• **Record excerpts**
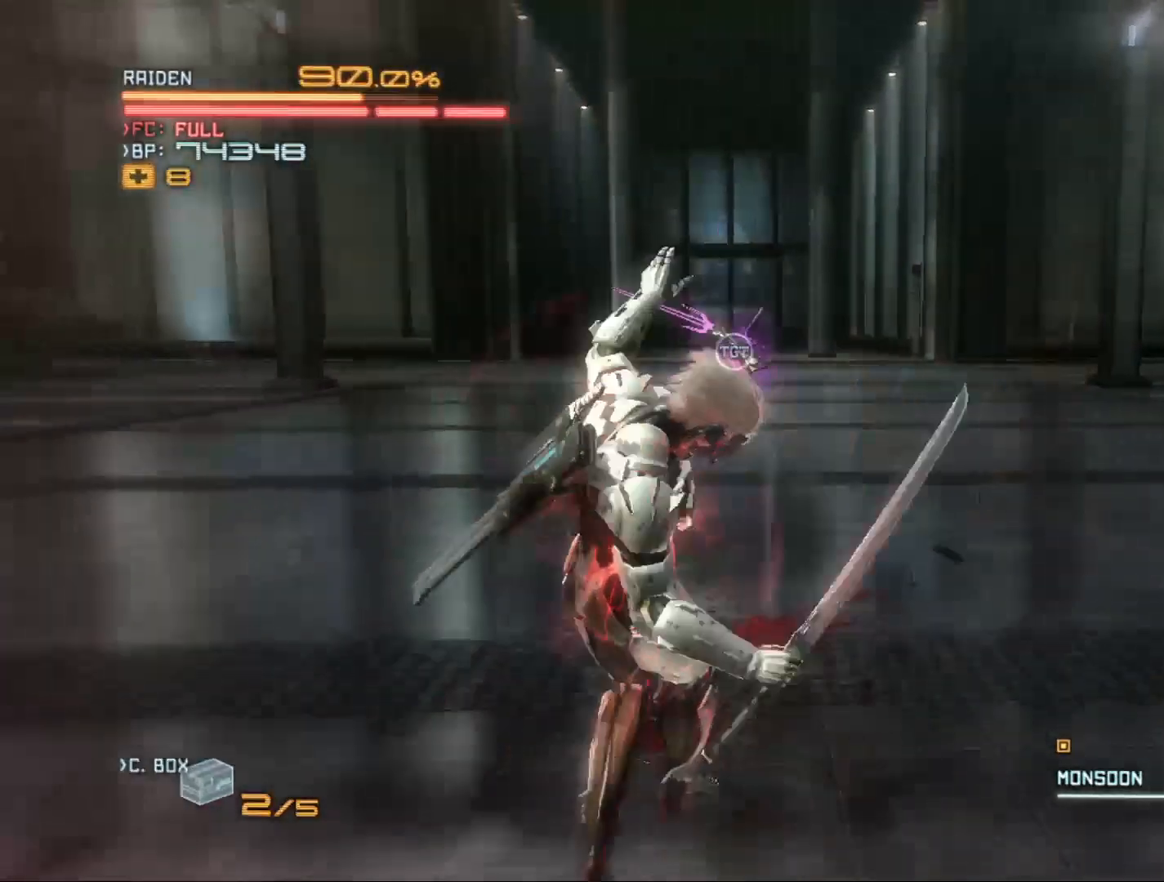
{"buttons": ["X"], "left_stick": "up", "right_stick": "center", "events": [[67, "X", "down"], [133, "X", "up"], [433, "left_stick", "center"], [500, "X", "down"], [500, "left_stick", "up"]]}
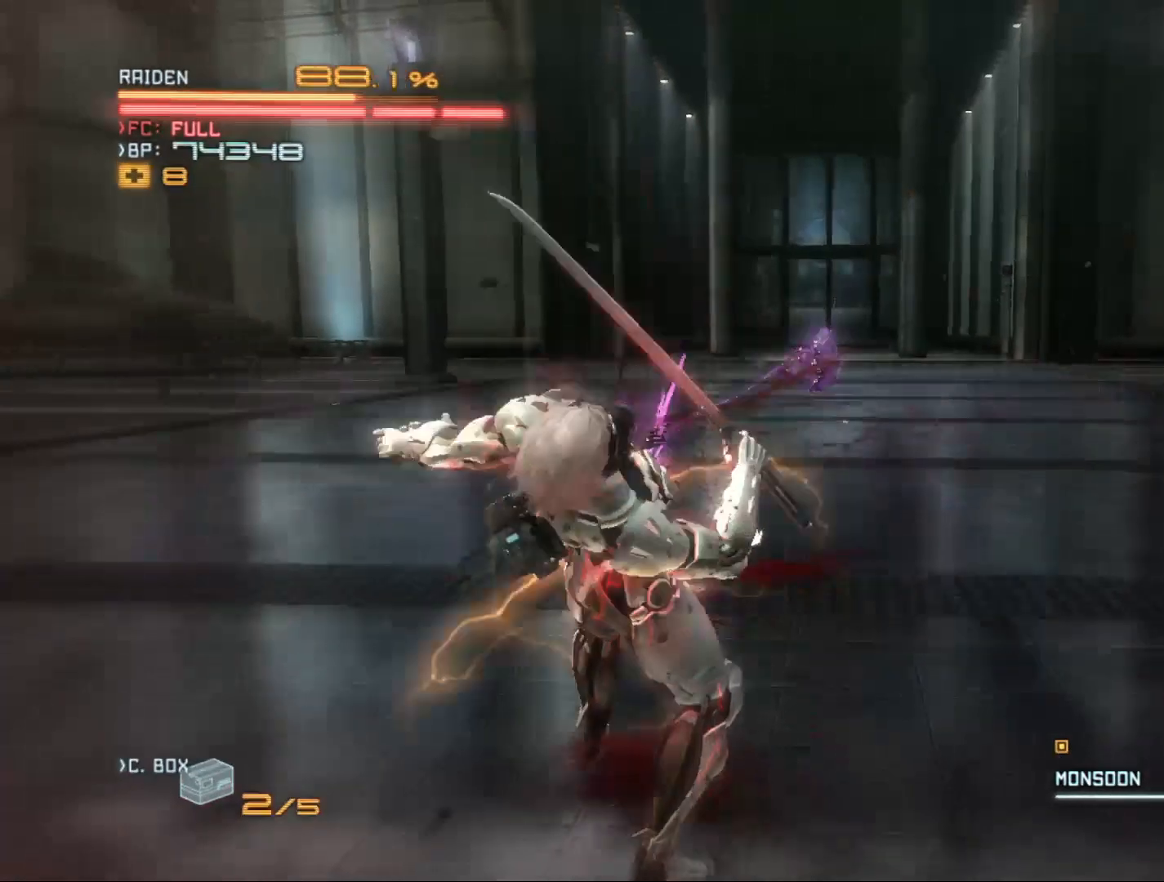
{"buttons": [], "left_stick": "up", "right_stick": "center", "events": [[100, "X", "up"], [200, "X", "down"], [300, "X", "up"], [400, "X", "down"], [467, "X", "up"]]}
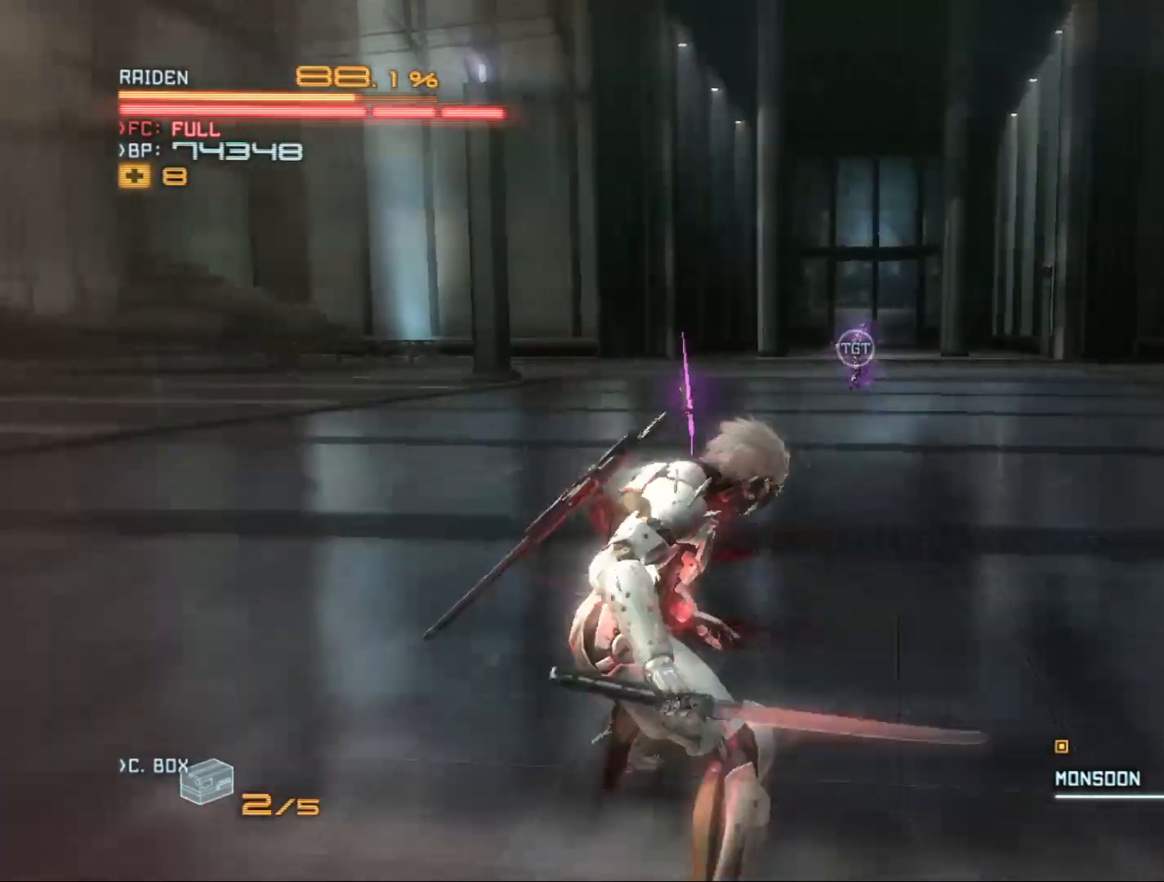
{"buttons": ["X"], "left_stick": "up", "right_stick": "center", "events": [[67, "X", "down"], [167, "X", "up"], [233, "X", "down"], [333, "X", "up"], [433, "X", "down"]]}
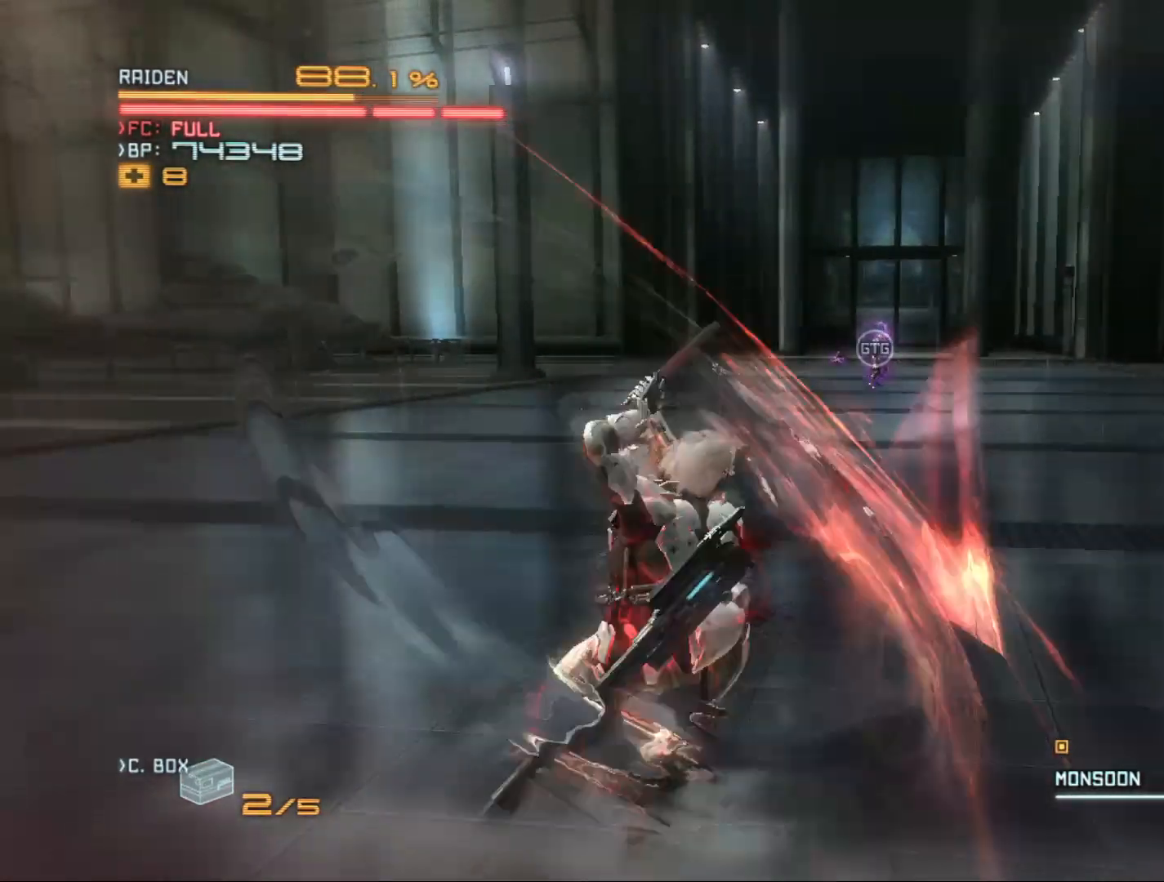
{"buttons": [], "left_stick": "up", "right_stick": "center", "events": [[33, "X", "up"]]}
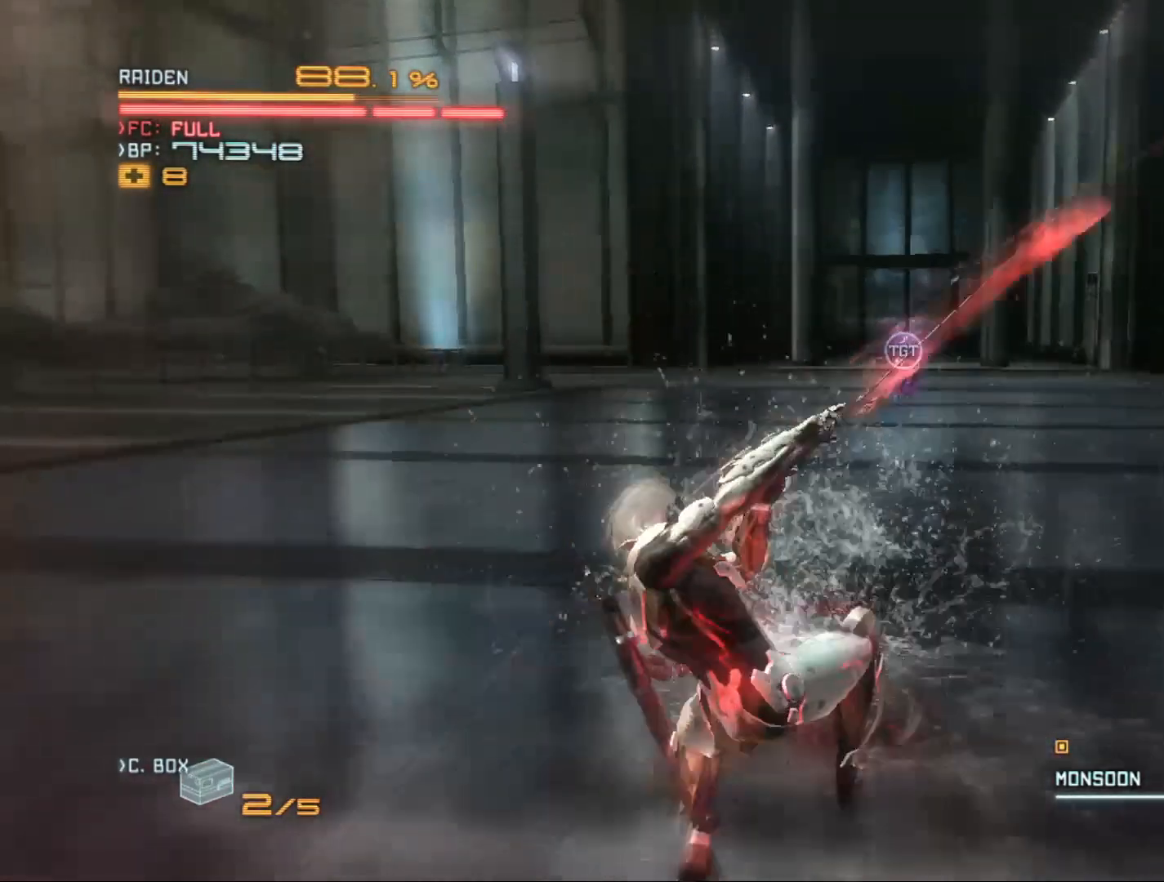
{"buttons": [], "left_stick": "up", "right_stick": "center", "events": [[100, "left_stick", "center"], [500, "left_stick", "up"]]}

• **What is being asked**
Leave the pictures out and print every record exactly.

• **Result of the task**
{"buttons": ["X"], "left_stick": "up", "right_stick": "center", "events": [[67, "X", "down"], [133, "X", "up"], [433, "left_stick", "center"], [500, "X", "down"], [500, "left_stick", "up"]]}
{"buttons": [], "left_stick": "up", "right_stick": "center", "events": [[100, "X", "up"], [200, "X", "down"], [300, "X", "up"], [400, "X", "down"], [467, "X", "up"]]}
{"buttons": ["X"], "left_stick": "up", "right_stick": "center", "events": [[67, "X", "down"], [167, "X", "up"], [233, "X", "down"], [333, "X", "up"], [433, "X", "down"]]}
{"buttons": [], "left_stick": "up", "right_stick": "center", "events": [[33, "X", "up"]]}
{"buttons": [], "left_stick": "up", "right_stick": "center", "events": [[100, "left_stick", "center"], [500, "left_stick", "up"]]}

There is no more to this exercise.